Don't get me wrong. It DID involve seeing a movie ("Rudo y Cursi"--really good!), yoga, the gym, trying out Casa Oaxaca (very yummy!) with a friend, a manicure, catching up with another friend over lunch and making two new recipes.
But it didn't involve spending time with my boyfriend, which I would have traded all those things in a second to be able to do.
For at least the next year, J and I will have to live apart due to schooling stuff. And I know, if we try hard enough, we can do it. But I'd give just about anything to have him here with me.

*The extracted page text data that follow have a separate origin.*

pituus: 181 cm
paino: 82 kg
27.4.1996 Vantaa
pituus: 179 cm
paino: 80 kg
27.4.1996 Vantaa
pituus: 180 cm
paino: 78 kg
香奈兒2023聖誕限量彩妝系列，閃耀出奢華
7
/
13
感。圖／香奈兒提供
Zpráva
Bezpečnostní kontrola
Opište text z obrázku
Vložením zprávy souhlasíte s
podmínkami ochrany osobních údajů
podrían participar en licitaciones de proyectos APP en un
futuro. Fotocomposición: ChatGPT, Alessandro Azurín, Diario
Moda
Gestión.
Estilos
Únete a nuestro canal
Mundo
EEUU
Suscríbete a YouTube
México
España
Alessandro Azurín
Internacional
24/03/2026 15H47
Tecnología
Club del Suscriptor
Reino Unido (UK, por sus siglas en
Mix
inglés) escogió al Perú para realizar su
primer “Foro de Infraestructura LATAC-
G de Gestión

I miss being silly with him. I miss cooking together. I miss waking up next to him. I miss going to museums or seeing movies with him. I miss just having him around. I know that right now we are both doing things to put us in a better place in the future and that it might just be from now until next May. And I fully support his decision. But I do wish he was here to laugh with me over something stupid.
Does it ever get easier?
7 comments:
i may be in a similar situation soon too. i feel like i must put on a brave face when inside its just tough!
Long-distance is SO hard. You didn't say where your partner is and whether it's somewhere where you can still visit, or if it's so far you can only do a couple of visits in the next year. Or not at all.

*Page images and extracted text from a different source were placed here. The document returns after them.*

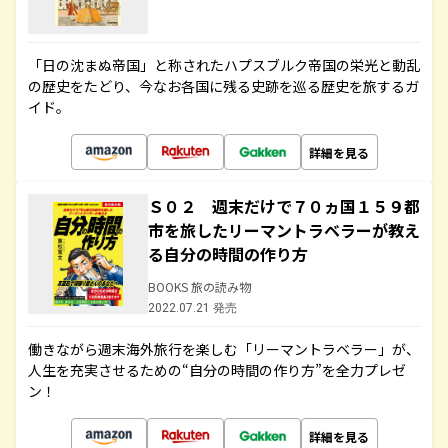
「日の沈まぬ帝国」と称されたハプスブルク帝国の栄光と動乱
の歴史をたどり、今なお各国に残る史跡を巡る歴史を旅するガ
イド。
詳細を見る
Ｓ０２ 週末だけで７０ヵ国１５９都
市を旅したリーマントラベラーが教え
る自分の時間の作り方
BOOKS 旅の読み物
2022.07.21 発売
働きながら週末海外旅行を楽しむ「リーマントラベラー」が、
人生を充実させるための“自分の時間の作り方”を全力プレゼ
ン！
詳細を見る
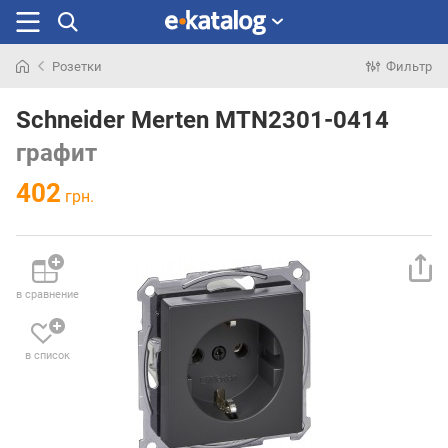
Розетки
Фильтр
Искали
раньше
Schneider Merten MTN2301-0414
графит
402
грн.
в сравнение
в список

Husband and I were in a commuter situation (NYC-DC) within 6 weeks of meeting - that first year we were dating, we saw each other every few weeks. I remember that there were times I got very used to it, and others where it was seriously hard :(
Then we got married, lived in the same city for 6 months, and then went back to the NYC-DC situation in January 07 - that time, we agreed to see each other every weekend, no matter the exhaustion, and we did. We saw each other 51 weekends out of 52 in 2007 (the one weekend husband was on a trip with friends and I also took a small trip although just to LI from NYC). It was TIRING to stay on this schedule, but it made missing each other better because it was only just a few days until we next saw each other.
And then we almost died of exhaustion - by 2008 we managed to be in the same city for 5 out of the first 10 months of the year. The other 5 months, though, we just couldn't stomach the incessant travel anymore -and it went back to feeling more long-distancey than commuter, ie we would see each other every couple of weeks. Honestly, while i was better rested, it was hard.

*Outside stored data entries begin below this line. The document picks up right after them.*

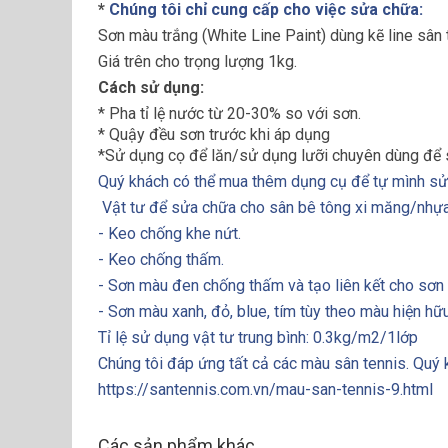
*
Chúng tôi chỉ cung cấp cho việc sửa chữa:
Sơn màu trắng (White Line Paint) dùng kẽ line sân 
Giá trên cho trọng lượng 1kg.
Cách sử dụng:
* Pha tỉ lệ nước từ 20-30% so với sơn.
* Quậy đều sơn trước khi áp dụng
*Sử dụng cọ để lăn/sử dụng lưỡi chuyên dùng để 
Quý khách có thể mua thêm dụng cụ để tự mình sửa
Vật tư để sửa chữa cho sân bê tông xi măng/nhựa
- Keo chống khe nứt.
- Keo chống thấm.
- Sơn màu đen chống thấm và tạo liên kết cho sơn
- Sơn màu xanh, đỏ, blue, tím tùy theo màu hiện hữ
Tỉ lệ sử dụng vật tư trung bình: 0.3kg/m2/1lớp
Chúng tôi đáp ứng tất cả các màu sân tennis. Quý 
https://santennis.com.vn/mau-san-tennis-9.html
Các sản phẩm khác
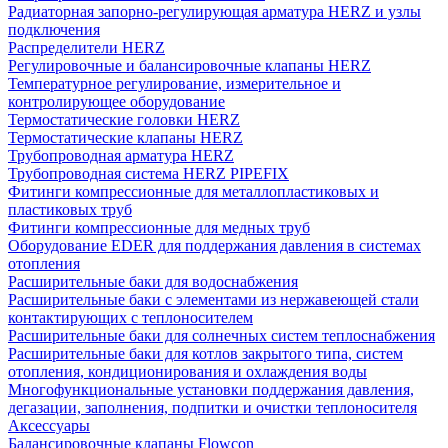
Радиаторная запорно-регулирующая арматура HERZ и узлы
подключения
Распределители HERZ
Регулировочные и балансировочные клапаны HERZ
Температурное регулирование, измерительное и
контролирующее оборудование
Термостатические головки HERZ
Термостатические клапаны HERZ
Трубопроводная арматура HERZ
Трубопроводная система HERZ PIPEFIX
Фитинги компрессионные для металлопластиковых и
пластиковых труб
Фитинги компрессионные для медных труб
Оборудование EDER для поддержания давления в системах
отопления
Расширительные баки для водоснабжения
Расширительные баки с элементами из нержавеющей стали
контактирующих с теплоносителем
Расширительные баки для солнечных систем теплоснабжения
Расширительные баки для котлов закрытого типа, систем
отопления, кондиционирования и охлаждения воды
Многофункциональные установки поддержания давления,
дегазации, заполнения, подпитки и очистки теплоносителя
Аксессуары
Балансировочные клапаны Flowcon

So, having given you way too much background, here are some things that helped me:
1. having a pretty set time to talk every day. we usually spoke at lunch and again in the evening before bed. very doable since we were in the same country time-zone, but having a set time
2. incessant texting/emailing
3. focusing on why you are doing this - we did it for our careers, and flash forward to midway 2009, and we are both where we wanted to be. Having that end-goal in mind really helped a lot. It also helped we hit the end-goal about 6-12 months sooner than we could realistically hope do. Some luck/serendipity definitely came into play starting midway through 2008.
4. having planned visits, so we always had a visit to look forward to.
Good luck, and feel free to email me or tweet me :)
Hey Lauren...I just wanted to drop you a note to let you know that I have a new blog, Tulips and Tea (www.lovetulipsandtea.blogspot.com). The food blog was fun, but I found myself wanting to write about more than food, and actually, your blog has inspired me in this process! I love reading your thoughts on yoga (which you actually inspired me to start doing about a year ago), health, creativity, writing, etc. I realized that I wasn't allowing myself to write about the things that really excite me, hence the new blog. Anyway, just wanted to share...hope you're doing well.
long distances ARE hard. i had to do one before. i hope to never do that again, but if it comes down to it, i would. i know you guys will come through it like champs.
The image is by Erin Petson (http://www.erinpetson.com/). I used Microsoft Publisher to add the text, and then I saved it all as one file (so that the text was actually part of the image). Then I uploaded the image to Blogspot, and clicked on the option "Use in place of title." You can also edit the HTML to remove the lines around the border of the banner. Just go to Edit HTML from your Layout page, and then scroll through the HTML till you see something that looks like "border inner" and "border outer" and just delete those phrases. Let me know if you have questions!
My boyfriend and I lived in different countries for almost three years (but when I say different countries, I'm talking Western Europe - a two hour flight). We didn't stop missing each other but we did get used to it in many ways. If you have a clear end in sight, that really helps.
Thank you for all your comments! It's really comforting to know that others have done this and lived to tell the tale!